Vor ein paar Wochen nahm ich an einem „Leaf to root“-Kochkurs mit Andree Köthe teil, seines Zeichens seit vielen Jahren Chefkoch im Nürnberger Zwei-Sterne-Restaurant „Essigbrätlein“.

Dort servierte er ein Mehrerlei vom Mangold, darunter eine Kombination, die mir noch lange auf der Zunge blieb, so lange, dass ich sie in heimischer Küche nachstellen musste.

Dabei handelt es sich, wie so oft im Essigbrätlein, um eine exquisite Produktküche, ganz fokussiert auf wenige Zutaten. In diesem Fall kommen lediglich Mangold, Rhabarber und Wacholder zum Einsatz, die zusammen ein wunderbares Geschmackserlebnis ergeben.

Der Rhabarber wird dünn aufgeschnitten und mit einer Mischung aus Puderzucker und Wacholder mariniert. Der Mangold wird lediglich kurz und kräftig angebraten und dann mit dem Rhabarber serviert.

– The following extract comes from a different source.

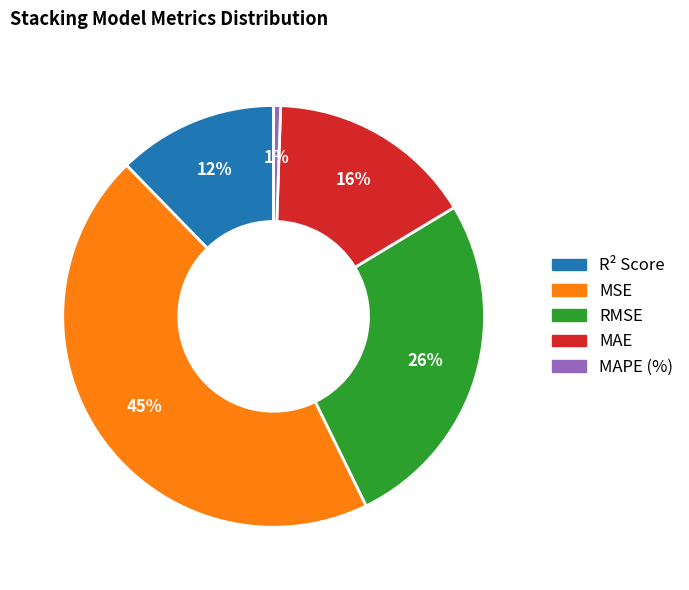

Count the number of slices in the pie.

5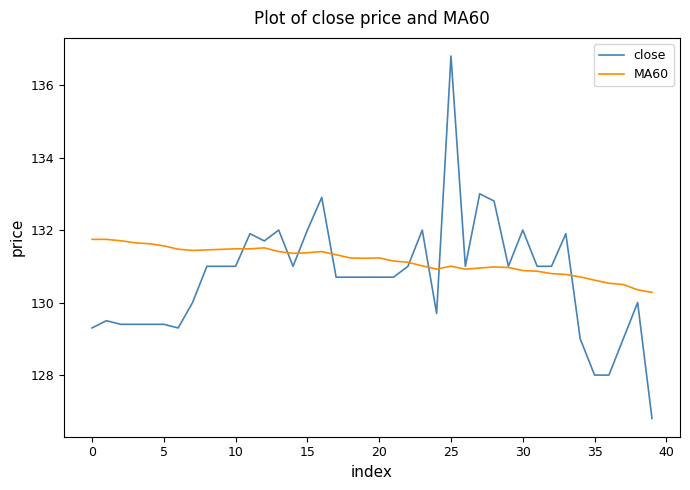

Which series has the largest range (max minus min)?

close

Für die Marinade mixe ich Wacholderbeeren, Zucker und etwas Salz in einer Kräutermühle zu einem feinen Pulver. Es dauert etwa 20 Minuten, bis der Rhabarber mariniert ist und Wasser abgibt, somit auch weicher wird. Wichtig: der Rhabarber sollte sehr dünn aufgeschnitten werden.

Es beeindruckt mich immer wieder, welche Geschmackserlebnisse im Essigbrätlein serviert werden. Wer in Nürnberg weilt, dem sei ein Besuch wärmstens empfohlen.

Rezept

Hinweis: Der Rhabarber wird in diesem Rezept roh verarbeitet. Rhabarber enthält Oxalsäure, die in größeren Mengen ungesund und weniger bekömmlich ist. Ich bitte darum, vorher zu recherchieren, ob persönliche Einschränkungen existieren, die einem Genuss von rohem Rhabarber widersprechen.

Dauer: ca. 30 Minuten

Zutaten (für 4 Personen als Appetizer):

12 Mangold-Blätter
Etwas Butter
1 Stange Rhabarber
10 Wacholderbeeren
1 EL Zucker
1 Prise Salz

Zubereitung:

1 Für den Rhabarber selbigen in dünne (1 mm) Scheiben schneiden. Den Zucker mit dem Salz und den Wacholderbeeren in einer Kräutermühle oder einem Mixer fein mixen. Den Rhabarber etwa 20 Minuten mit der Mischung marinieren, bis dieser Wasser zieht und sich die Zuckermischung vollständig aufgelöst hat.

2 Den Mangold waschen und in etwas Butter garen, bis die Blätter beginnen, zusammenzufallen.

3 Den Mangold mit dem Rhabarber und etwas vom Rhabarbersud servieren.